Keywords: construct validity, psychiatric assessment, MacCAT-T, PCL-R, PANSS, CAPS
The measurement of psychopathological phenomena in psychiatry is based on scales that are used to diagnose patients. According to Max Hamilton, a clear division of the scales was proposed: intensity scales (which “measure severity of illness and also response to treatment”), prognostic scales, scales for selection of treatment by means of differential indicators, and scales for diagnosis and classification [1]. This statement is further supported by other publications which prove that the scales serve a purpose of indicating severity of a disease, frequency of occurring symptoms, intensity of effects on mental health and effects of treatment [2–4]. Moreover, the scales are also of help when “illness activity and response to treatment” are concerned [3]. The scales can be used to diagnose a variety of diseases such as eating, mood, anxiety and substance use disorders or “assessment of symptoms associated with psychoses” [2]. Psychiatric scales are generally classified as self-report or clinician-administered instruments [5].
Moreover, psychiatric assessment must account for age-related differences in both symptom presentation and diagnostic priorities. Children and adolescents, for instance, are often assessed not only for psychopathology but also for indicators of familial dysfunction, such as abuse or neglect, with clinicians emphasizing early detection and prevention. In contrast, adult psychiatric care increasingly follows the principles of precision medicine, aiming to tailor interventions to the individual's unique clinical and psychosocial profile [6,7]. Importantly, psychiatric measurement scales are not limited to individuals with diagnosed mental illness; they are also crucial in evaluating cognitive and emotional functioning in populations such as children and the elderly, who may experience age-related limitations or vulnerabilities that affect decision-making capacity and psychological well-being.
This review examines the construct validity of four influential psychiatric assessment instruments: the MacArthur Competence Assessment Tool for Treatment (MacCAT-T), the Psychopathy Checklist–Revised (PCL-R), the Positive and Negative Syndrome Scale (PANSS), and the Clinician-Administered PTSD Scale (CAPS). These tools were selected based on their broad clinical and forensic relevance, their conceptual diversity, and their prominent role in high-stakes decision-making across psychiatric and legal domains.
Construct validity refers to the degree to which a psychological measure accurately reflects the theoretical construct it is intended to assess. It involves both the quality of the measurement tool and the validity of the conceptual framework it draws from [8,9]. Cronbach and Meehl (1955) introduced the term to address the inadequacies of earlier, exclusively empirical validation methods, emphasizing the need to embed test development within solid theoretical foundations [10]. Contemporary perspectives, following Messick (1995), emphasize that construct validity entails the extent to which empirical evidence and theoretical rationale support the interpretation and use of test scores [11]. Each use of a measure is not only a test of the tool’s accuracy but also a test of the theory it is based on. This makes construct validity an ongoing, iterative process of validation rather than a fixed outcome.
Each instrument captures a distinct dimension of psychopathology or mental capacity.
MacCAT-T has been established as an authoritative reference and leading benchmark in clinical psychiatry [12]. The MacArthur Competence Assessment Tool for Treatment is employed to assess decisional capacity in treatment contexts. Thanks to the MacCAT-T doctors can state whether a patient is able to make an informed consent for treatment based on four fields.
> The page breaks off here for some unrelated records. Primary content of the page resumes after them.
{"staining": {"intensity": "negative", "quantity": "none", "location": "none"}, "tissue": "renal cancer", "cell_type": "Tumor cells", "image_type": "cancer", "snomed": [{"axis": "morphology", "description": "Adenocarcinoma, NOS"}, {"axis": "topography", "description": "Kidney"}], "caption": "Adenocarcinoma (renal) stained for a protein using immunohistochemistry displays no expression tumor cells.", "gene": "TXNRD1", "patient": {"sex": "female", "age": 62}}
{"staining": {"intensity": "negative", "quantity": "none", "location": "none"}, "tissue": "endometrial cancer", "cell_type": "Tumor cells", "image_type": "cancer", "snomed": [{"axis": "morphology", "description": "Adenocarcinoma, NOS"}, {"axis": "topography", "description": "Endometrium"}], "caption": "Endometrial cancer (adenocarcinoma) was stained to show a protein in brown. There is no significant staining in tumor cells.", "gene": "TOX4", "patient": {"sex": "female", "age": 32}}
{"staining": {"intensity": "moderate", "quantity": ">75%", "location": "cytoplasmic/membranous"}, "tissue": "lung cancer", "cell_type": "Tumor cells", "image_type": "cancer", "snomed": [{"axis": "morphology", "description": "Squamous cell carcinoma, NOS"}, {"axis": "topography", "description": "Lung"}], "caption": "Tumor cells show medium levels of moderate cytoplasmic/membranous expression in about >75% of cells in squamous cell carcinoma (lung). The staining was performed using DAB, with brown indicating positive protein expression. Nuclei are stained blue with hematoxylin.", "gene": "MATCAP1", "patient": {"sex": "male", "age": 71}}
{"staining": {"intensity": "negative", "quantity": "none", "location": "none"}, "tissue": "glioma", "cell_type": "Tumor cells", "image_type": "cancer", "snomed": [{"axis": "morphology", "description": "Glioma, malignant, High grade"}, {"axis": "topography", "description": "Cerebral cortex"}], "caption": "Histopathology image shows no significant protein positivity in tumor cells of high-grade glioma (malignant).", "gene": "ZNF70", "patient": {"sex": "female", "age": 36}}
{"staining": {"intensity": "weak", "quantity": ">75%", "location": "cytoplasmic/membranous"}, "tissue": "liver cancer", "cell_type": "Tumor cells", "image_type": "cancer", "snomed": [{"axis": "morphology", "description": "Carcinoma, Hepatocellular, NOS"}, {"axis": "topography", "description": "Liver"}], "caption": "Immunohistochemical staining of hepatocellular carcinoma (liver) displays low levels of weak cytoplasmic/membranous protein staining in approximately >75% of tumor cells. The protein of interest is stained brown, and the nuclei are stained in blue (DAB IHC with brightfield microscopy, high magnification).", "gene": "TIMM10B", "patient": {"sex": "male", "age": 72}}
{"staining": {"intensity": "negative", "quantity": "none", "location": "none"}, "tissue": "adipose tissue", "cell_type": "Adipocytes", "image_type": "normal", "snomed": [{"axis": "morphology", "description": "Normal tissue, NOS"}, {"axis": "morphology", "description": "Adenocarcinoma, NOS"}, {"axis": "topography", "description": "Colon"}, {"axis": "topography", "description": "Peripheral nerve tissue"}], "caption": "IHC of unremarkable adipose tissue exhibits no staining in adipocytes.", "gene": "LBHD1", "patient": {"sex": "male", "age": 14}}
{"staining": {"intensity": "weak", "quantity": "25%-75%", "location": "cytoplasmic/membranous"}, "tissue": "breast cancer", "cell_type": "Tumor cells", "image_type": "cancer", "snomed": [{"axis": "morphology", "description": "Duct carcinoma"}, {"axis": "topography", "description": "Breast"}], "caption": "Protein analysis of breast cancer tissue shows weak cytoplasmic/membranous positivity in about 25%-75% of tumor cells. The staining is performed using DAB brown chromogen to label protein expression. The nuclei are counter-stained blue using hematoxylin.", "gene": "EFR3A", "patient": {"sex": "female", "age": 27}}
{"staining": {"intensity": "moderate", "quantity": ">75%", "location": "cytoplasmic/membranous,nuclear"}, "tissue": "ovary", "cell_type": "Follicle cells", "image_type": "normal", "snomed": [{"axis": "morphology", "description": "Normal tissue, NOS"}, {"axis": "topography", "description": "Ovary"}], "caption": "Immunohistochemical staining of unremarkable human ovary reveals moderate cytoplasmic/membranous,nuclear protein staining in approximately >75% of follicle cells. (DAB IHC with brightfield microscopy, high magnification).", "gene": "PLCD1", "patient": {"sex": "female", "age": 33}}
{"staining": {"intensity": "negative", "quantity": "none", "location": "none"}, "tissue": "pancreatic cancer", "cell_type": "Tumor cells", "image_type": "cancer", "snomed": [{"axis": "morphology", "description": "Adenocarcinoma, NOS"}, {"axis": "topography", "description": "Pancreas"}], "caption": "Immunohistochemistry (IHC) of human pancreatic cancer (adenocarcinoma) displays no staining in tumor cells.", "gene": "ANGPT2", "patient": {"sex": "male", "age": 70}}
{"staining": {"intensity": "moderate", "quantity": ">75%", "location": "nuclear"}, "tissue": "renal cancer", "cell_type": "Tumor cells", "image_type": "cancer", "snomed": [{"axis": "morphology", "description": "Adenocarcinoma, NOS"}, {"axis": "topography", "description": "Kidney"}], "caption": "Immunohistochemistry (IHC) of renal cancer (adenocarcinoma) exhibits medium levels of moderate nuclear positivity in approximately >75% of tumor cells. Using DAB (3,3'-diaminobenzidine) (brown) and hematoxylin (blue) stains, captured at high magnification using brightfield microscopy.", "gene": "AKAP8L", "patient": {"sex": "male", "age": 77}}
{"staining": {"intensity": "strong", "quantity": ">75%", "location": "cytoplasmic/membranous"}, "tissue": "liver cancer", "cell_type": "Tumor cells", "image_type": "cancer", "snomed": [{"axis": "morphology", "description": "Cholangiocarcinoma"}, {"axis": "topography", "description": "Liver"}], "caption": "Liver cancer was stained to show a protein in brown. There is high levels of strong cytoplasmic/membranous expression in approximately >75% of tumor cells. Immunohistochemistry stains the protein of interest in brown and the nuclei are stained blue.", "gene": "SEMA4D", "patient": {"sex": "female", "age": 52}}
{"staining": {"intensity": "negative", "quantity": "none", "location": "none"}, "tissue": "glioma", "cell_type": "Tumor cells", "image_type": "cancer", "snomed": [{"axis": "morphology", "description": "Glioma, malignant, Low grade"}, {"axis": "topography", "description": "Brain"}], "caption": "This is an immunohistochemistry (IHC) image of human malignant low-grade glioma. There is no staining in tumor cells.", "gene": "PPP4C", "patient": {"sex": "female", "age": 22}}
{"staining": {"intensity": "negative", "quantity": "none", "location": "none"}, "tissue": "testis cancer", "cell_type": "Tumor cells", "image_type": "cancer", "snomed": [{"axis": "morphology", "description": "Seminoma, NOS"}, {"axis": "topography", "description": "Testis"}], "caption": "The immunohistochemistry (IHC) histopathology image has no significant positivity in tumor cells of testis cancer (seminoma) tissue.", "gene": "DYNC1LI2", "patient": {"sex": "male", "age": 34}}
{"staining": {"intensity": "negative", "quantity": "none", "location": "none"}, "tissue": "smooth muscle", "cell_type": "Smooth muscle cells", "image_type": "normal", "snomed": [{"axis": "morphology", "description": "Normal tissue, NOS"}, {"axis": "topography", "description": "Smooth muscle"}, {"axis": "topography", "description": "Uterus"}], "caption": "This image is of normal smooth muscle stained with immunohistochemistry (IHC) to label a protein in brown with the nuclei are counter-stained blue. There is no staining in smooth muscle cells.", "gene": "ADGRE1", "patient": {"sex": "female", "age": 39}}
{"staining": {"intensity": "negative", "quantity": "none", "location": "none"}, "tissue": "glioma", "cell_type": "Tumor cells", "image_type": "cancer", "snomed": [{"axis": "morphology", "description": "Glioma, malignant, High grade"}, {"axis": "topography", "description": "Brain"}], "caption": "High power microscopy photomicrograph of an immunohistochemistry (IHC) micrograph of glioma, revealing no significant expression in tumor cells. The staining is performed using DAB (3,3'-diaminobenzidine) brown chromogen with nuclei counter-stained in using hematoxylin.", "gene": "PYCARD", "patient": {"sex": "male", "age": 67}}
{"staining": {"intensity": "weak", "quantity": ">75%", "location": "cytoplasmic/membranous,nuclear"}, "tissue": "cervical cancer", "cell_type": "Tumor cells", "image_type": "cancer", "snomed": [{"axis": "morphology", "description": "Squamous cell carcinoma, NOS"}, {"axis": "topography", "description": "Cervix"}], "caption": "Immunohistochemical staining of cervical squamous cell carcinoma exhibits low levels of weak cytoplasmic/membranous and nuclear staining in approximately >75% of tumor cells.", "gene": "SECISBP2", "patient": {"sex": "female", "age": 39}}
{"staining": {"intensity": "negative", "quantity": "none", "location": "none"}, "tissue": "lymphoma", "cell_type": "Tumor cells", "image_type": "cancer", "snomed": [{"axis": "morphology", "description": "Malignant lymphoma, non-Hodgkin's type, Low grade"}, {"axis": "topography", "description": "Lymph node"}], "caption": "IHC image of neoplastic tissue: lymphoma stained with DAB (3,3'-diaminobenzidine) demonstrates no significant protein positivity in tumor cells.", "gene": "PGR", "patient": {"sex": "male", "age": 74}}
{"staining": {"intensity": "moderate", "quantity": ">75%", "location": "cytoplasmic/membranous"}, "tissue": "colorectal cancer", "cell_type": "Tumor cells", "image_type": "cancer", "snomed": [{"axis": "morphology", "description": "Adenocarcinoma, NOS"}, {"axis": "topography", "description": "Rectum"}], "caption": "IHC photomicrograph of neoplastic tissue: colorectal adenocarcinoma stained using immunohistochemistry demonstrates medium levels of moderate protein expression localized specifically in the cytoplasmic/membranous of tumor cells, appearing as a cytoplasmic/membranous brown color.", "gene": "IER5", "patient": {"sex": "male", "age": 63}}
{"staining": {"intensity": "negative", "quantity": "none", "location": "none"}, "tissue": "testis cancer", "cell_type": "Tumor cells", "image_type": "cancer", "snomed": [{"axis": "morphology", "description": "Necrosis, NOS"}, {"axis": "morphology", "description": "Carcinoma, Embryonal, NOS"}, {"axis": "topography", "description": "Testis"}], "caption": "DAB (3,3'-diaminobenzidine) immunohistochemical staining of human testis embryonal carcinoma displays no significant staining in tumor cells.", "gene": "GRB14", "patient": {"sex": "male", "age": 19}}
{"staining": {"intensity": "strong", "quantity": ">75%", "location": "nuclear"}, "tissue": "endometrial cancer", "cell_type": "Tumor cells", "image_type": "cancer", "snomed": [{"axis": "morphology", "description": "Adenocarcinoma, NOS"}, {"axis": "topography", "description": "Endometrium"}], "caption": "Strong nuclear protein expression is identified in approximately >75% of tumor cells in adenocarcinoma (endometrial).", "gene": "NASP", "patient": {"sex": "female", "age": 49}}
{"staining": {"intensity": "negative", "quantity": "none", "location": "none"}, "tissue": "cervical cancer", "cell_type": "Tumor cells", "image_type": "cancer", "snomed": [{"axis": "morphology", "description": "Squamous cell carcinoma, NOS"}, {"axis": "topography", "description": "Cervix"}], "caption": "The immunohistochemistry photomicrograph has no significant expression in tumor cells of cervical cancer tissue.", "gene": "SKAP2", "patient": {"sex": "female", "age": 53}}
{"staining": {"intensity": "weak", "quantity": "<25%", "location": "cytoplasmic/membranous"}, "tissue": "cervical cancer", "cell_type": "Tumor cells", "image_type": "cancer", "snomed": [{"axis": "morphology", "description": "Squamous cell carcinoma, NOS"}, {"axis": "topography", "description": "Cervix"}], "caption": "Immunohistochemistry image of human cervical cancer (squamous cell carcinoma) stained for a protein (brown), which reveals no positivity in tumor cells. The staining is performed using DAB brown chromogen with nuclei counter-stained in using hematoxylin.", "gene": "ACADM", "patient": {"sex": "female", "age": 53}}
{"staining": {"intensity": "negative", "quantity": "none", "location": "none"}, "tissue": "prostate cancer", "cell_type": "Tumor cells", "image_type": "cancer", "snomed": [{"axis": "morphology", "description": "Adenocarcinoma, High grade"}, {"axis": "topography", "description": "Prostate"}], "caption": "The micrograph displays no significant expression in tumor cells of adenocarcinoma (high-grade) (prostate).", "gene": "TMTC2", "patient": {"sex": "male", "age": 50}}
Specialists take into consideration if the patients understand relevant information regarding their disease and the most accurate treatment; analyze pros and cons of their decision; “appreciate the nature of one’s situation and the consequences of one’s choices”, and lastly if they are able to express a choice [12,13]. According to Breden and Vollmann answers to questions regarding patients’ competence to provide an informed consent are marked on a scale from 0 to 2 points [12]. The scale is described as: “2 points for adequate, 1 point for partially sufficient and 0 points for insufficient responses” [12].
The Psychopathy Checklist–Revised (PCL-R) is a psychiatric assessment instrument developed by Robert D. Hare. In 1991 this tool was used to “measure the clinical construct of psychopathy” but now, it also enables assessing the danger of possibly occurring violent behavior [14]. It means that nowadays this scale is used to operationalize psychopathy, however, long-term prediction of violent recidivism cannot be obtained yet [15]. PCL-R is a 20-item assessment tool. Each assesses the examinee across various interpersonal and affective traits. The test takes into account case history information and is usually conducted in a form of an interview. Each item in PCL-R is rated on a scale from 1 to 3 (“0 – clearly not present, 1 – may be present, 3 – clearly present”) resulting in a total score ranging from 0 to 40. According to most publications, when patients obtain a score above 30, they are classified as a psychopath [14]. The current structure of the PCL R consists of four factors (Interpersonal, Affective Traits, Lifestyle, Antisocial Behavior) and was introduced by Robert D. Hare in 2003. However, according to Hare et.al., who confronted the topic in 1990, the PCL scale was as well a 20-item scale, nonetheless it was composed of only 2 factors. The aforementioned factors indicated “Emotional Detachment (e.g., superficial charm, manipulativeness, shallow affectivity, absence of guilt or empathy)” – Factor 1 and “Antisocial Behavior (deviance from an early age, aggression, impulsivity, irresponsibility, proneness to boredom” – Factor 2 [16,17].
The PANSS – Positive and Negative Syndrome Scale is widely used for defining the severity of symptoms of schizophrenia [18]. The scale is divided into subgroups: PANSS-8 and PANSS-14. They are used to define positive and negative symptoms which imply remission of disease [19]. PANSS is a combination of eighteen items of the Brief Psychiatric Rating scale and twelve items of the Psychopathology Rating Schedule [18,20]. Thus, it consists of 7 items measuring positive symptoms, 7 items measuring negative symptoms and 16 items which measure general psychopathology. In addition, this scale is usually used to measure the outcome of non-psychopharmacological and psychopharmacological treatment [20]. Even though the scale was originally developed for diagnosing the severity of schizophrenia, it also found a use for examining treatment response in bipolar and schizoaffective disorder [21].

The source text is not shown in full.